Coordinate mapping data
=-=-=-=-=

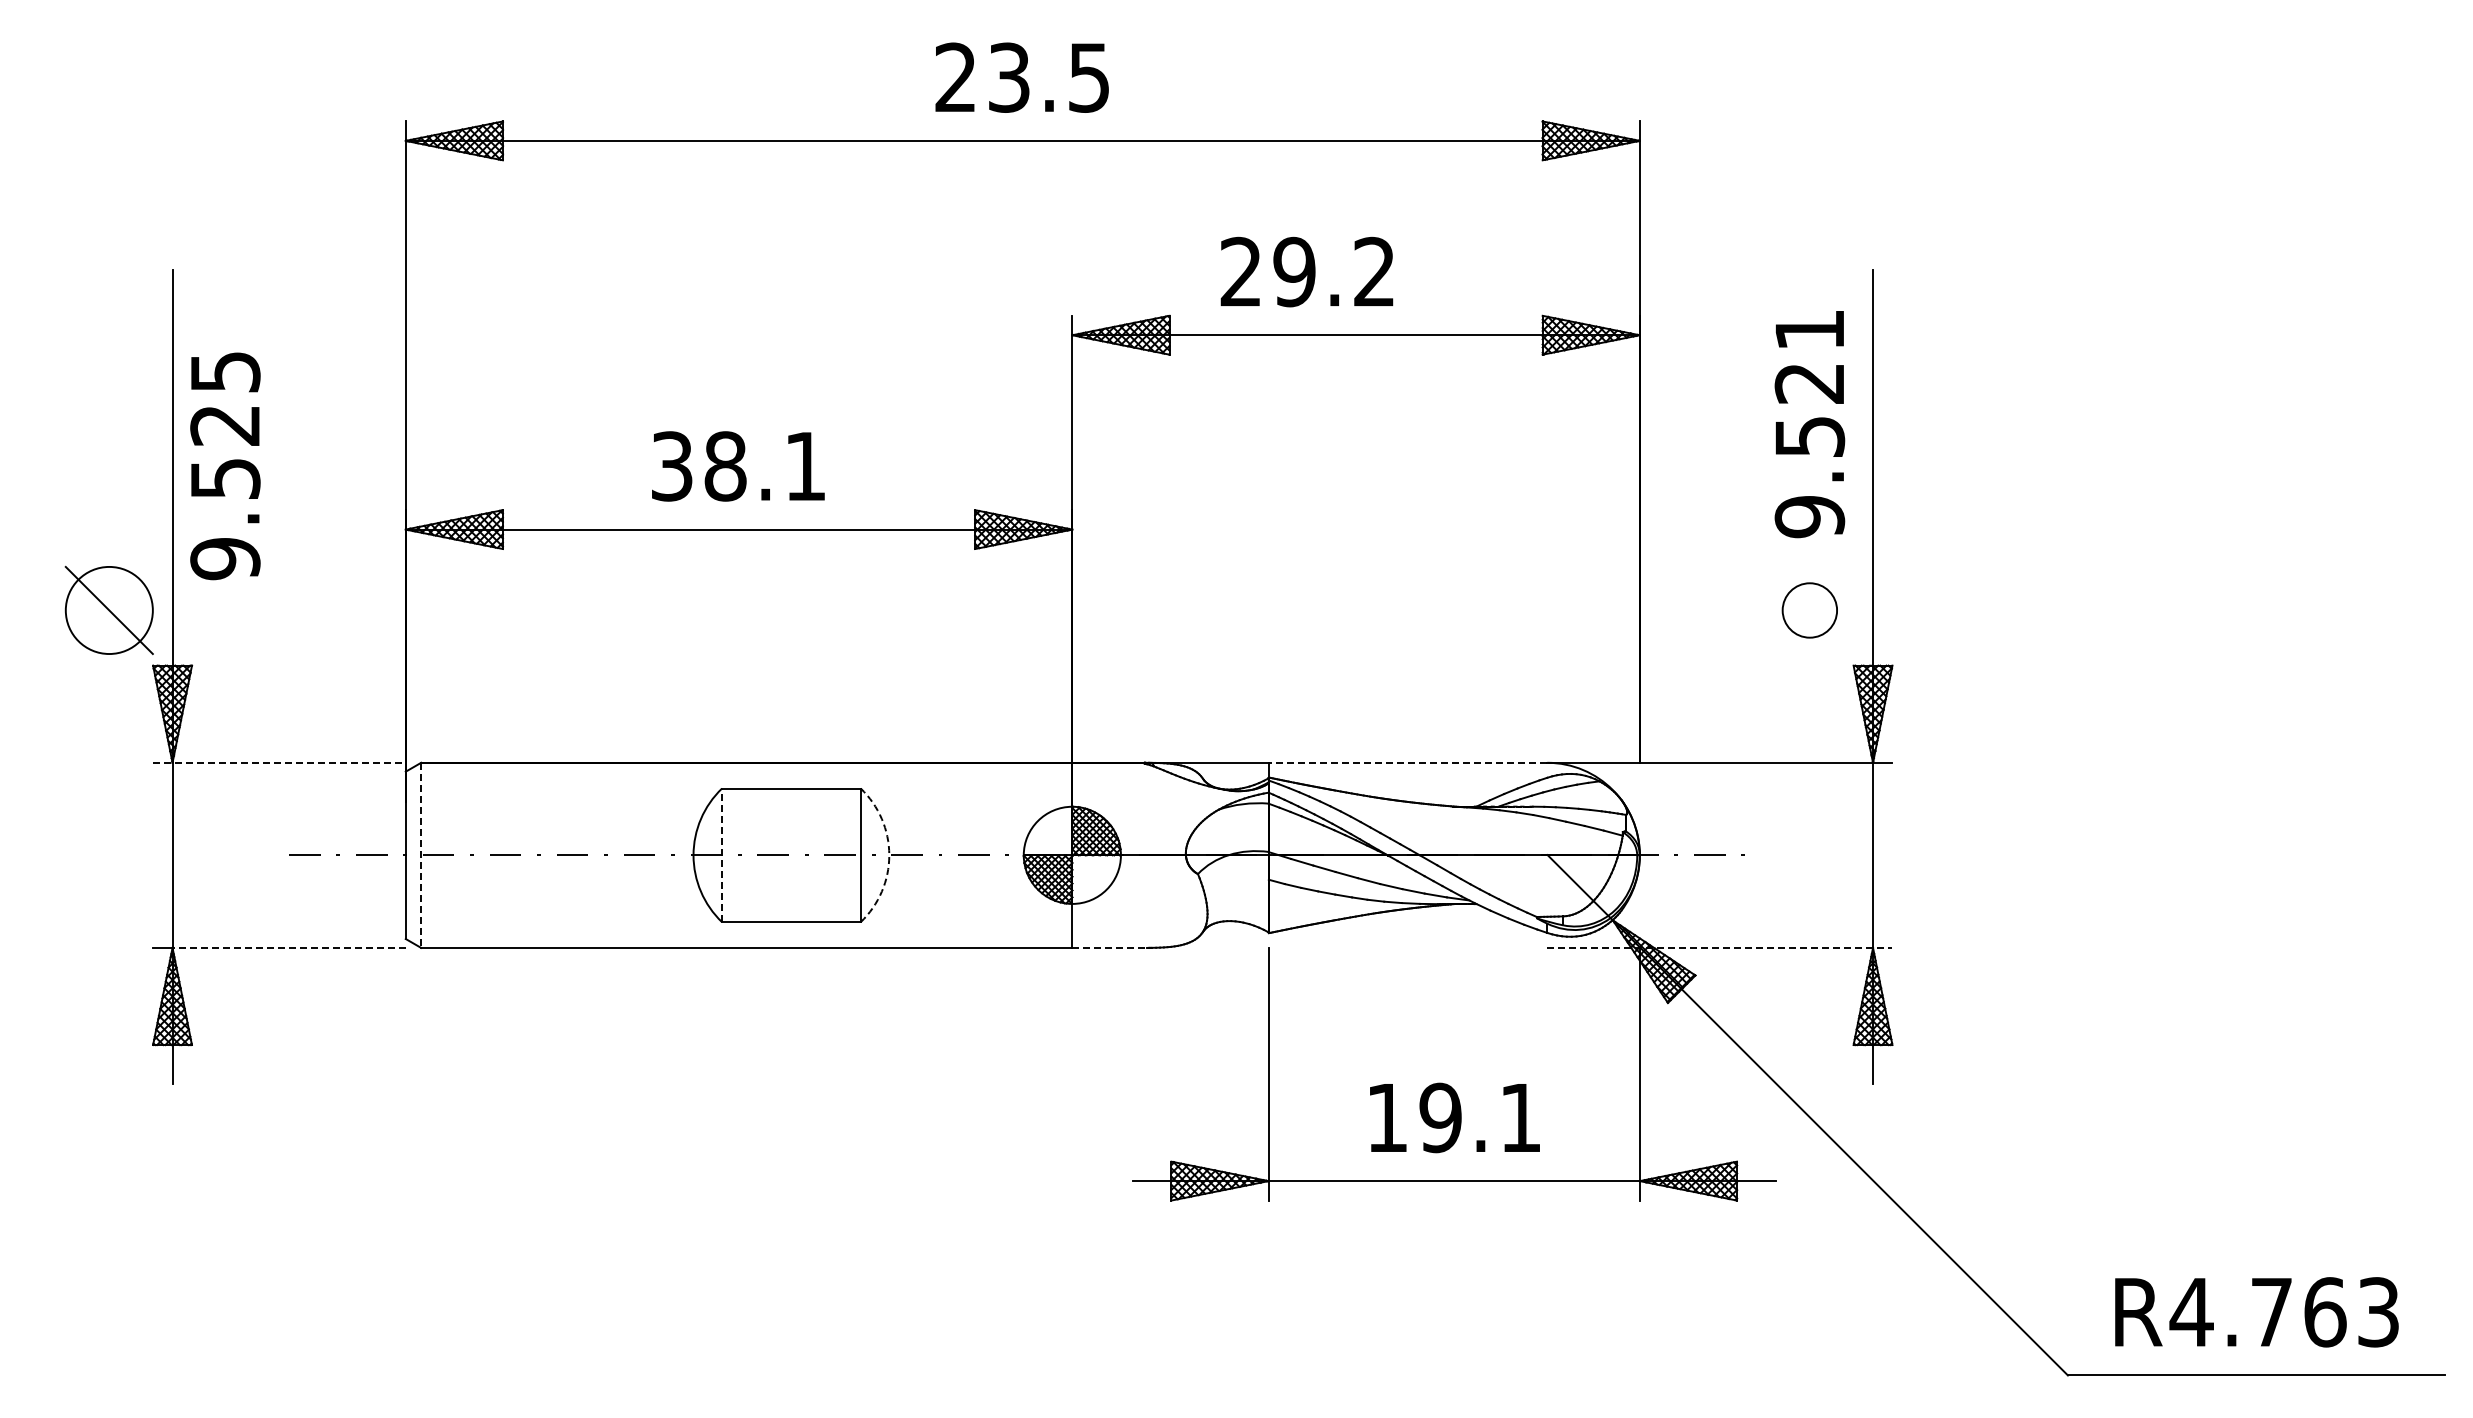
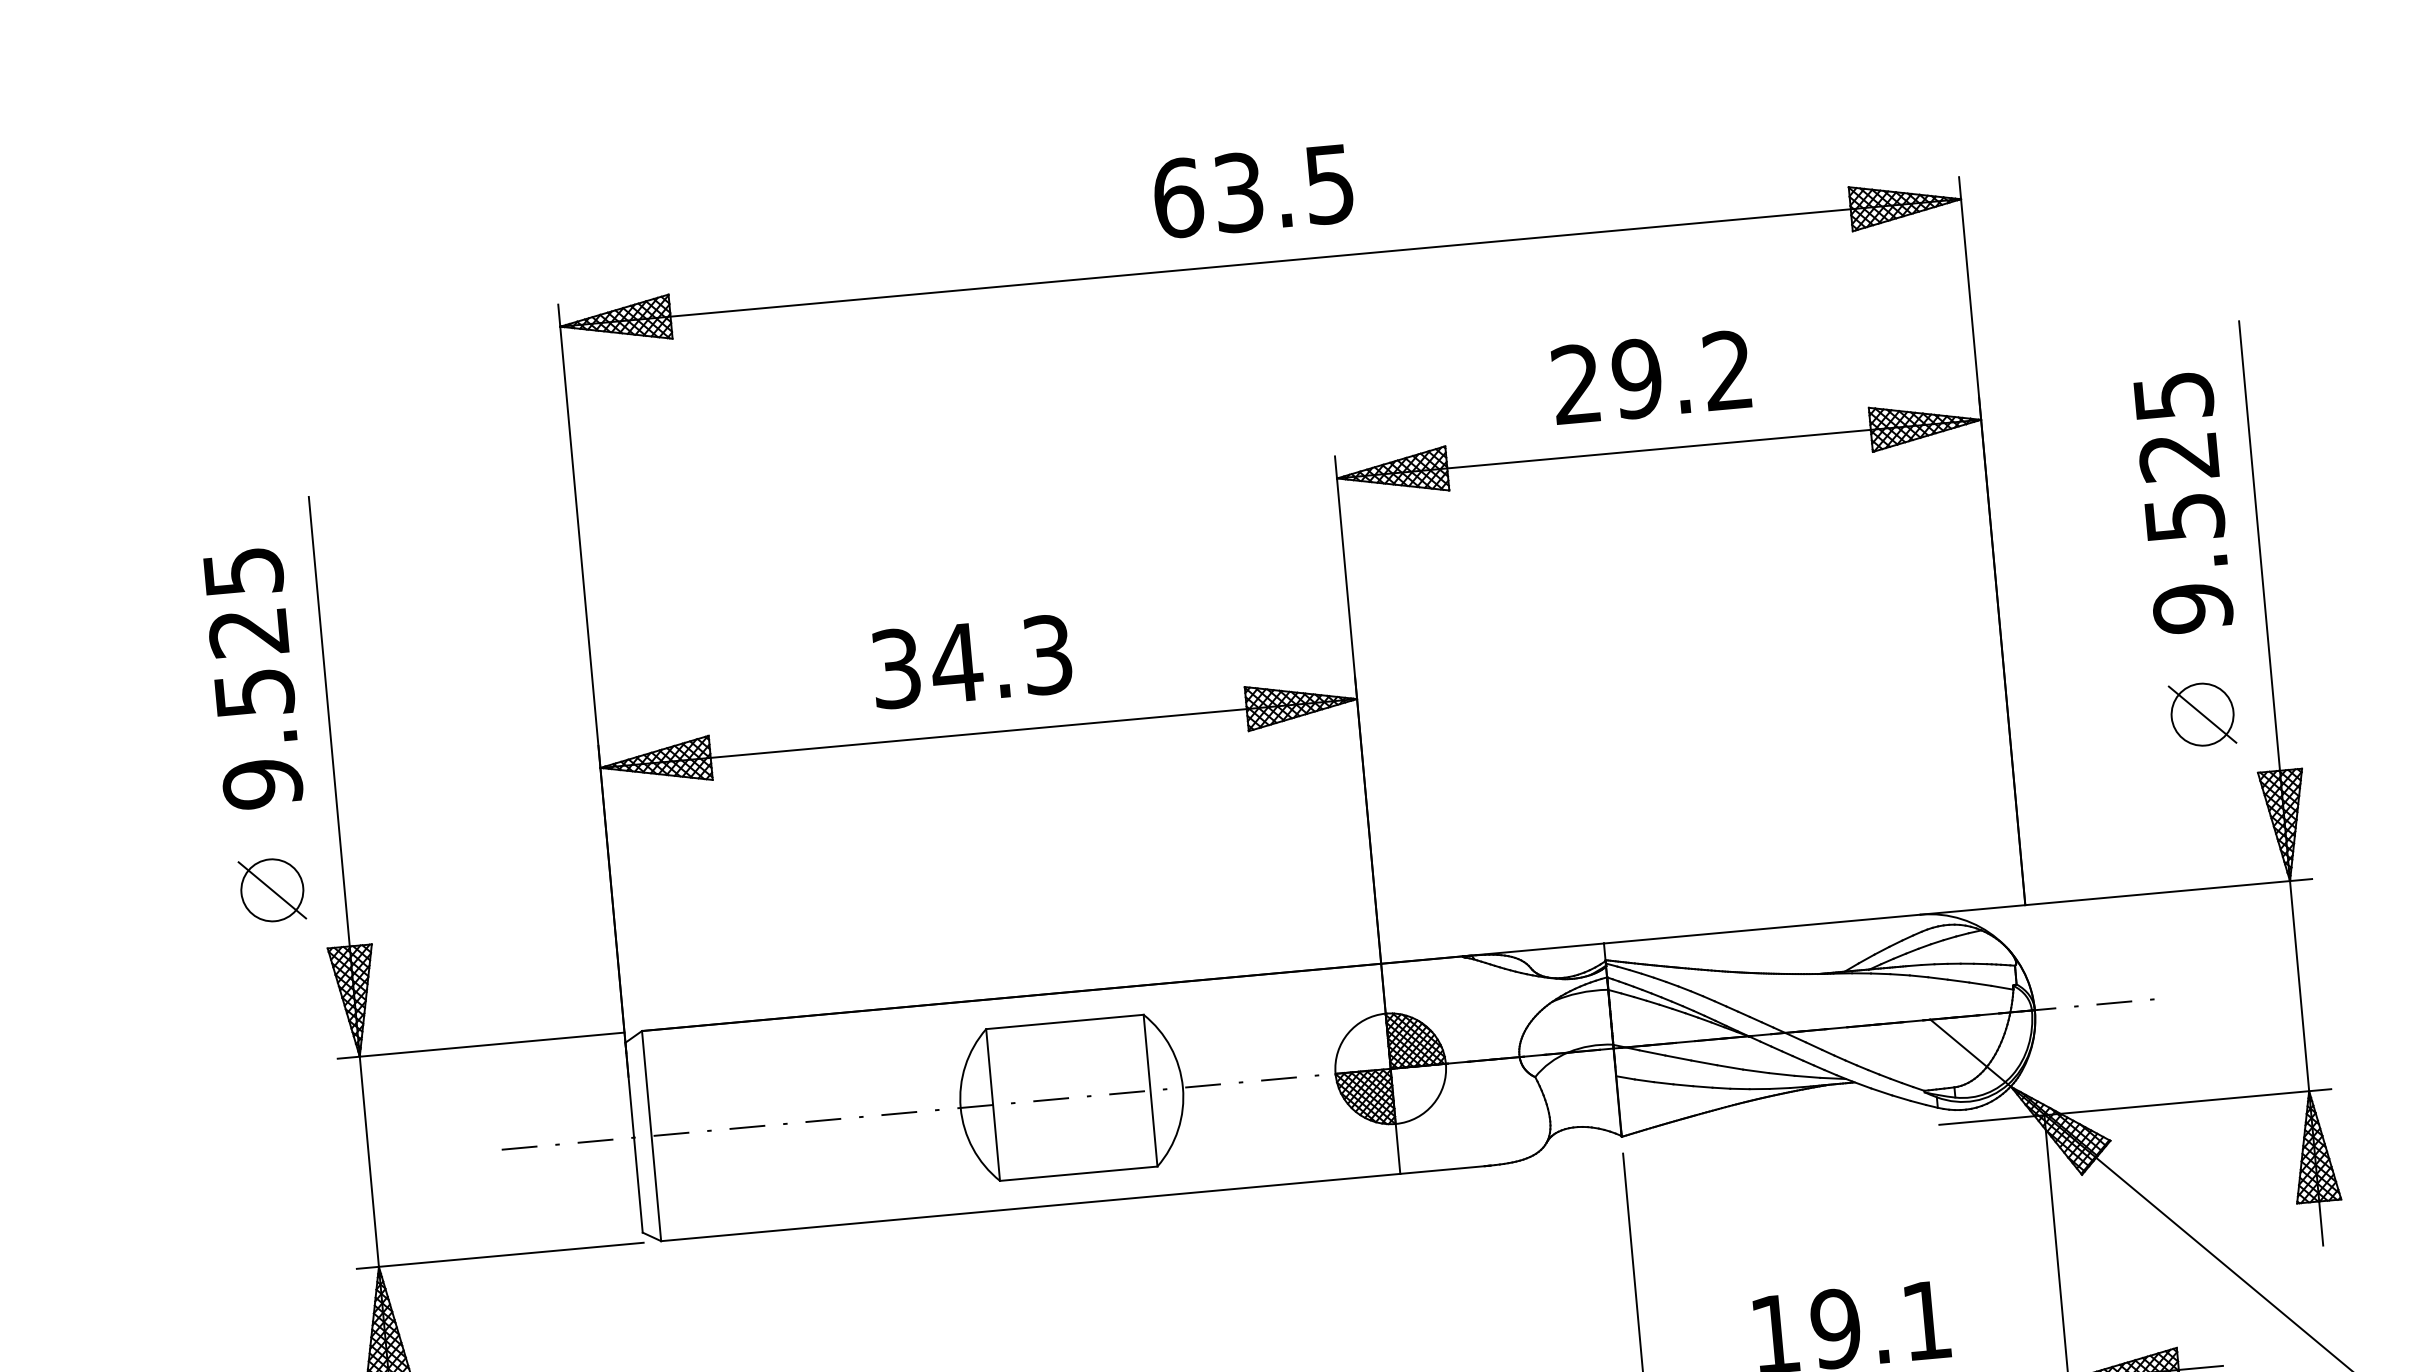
text: (956, 77) -> (1178, 197), 23.5 -> 63.5
text: (1306, 271) -> (1650, 376), moved
text: (1810, 330) -> (2174, 396), 9.521 -> 9.525
text: (225, 466) -> (253, 679), moved
text: (764, 466) -> (1001, 659), 38.1 -> 34.3
part: (109, 610) -> (272, 890), size x0.62
line: (1809, 610) -> (2202, 714), added
line: (279, 762) -> (481, 1045), dashed -> solid
line: (1407, 762) -> (1761, 928), dashed -> solid
line: (421, 855) -> (651, 1136), dashed -> solid
line: (722, 855) -> (993, 1105), dashed -> solid
arc: (889, 855) -> (1183, 1087), dashed -> solid
line: (289, 947) -> (511, 1254), dashed -> solid
line: (1109, 947) -> (1442, 1169), dashed -> solid
line: (1719, 947) -> (2134, 1106), dashed -> solid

=-=-=-=-=

Exercise description
Could you output exactly the lines from the one containing "line: (421, 855)" to the end of the entries above, both included, and no others?

The answer
line: (421, 855) -> (651, 1136), dashed -> solid
line: (722, 855) -> (993, 1105), dashed -> solid
arc: (889, 855) -> (1183, 1087), dashed -> solid
line: (289, 947) -> (511, 1254), dashed -> solid
line: (1109, 947) -> (1442, 1169), dashed -> solid
line: (1719, 947) -> (2134, 1106), dashed -> solid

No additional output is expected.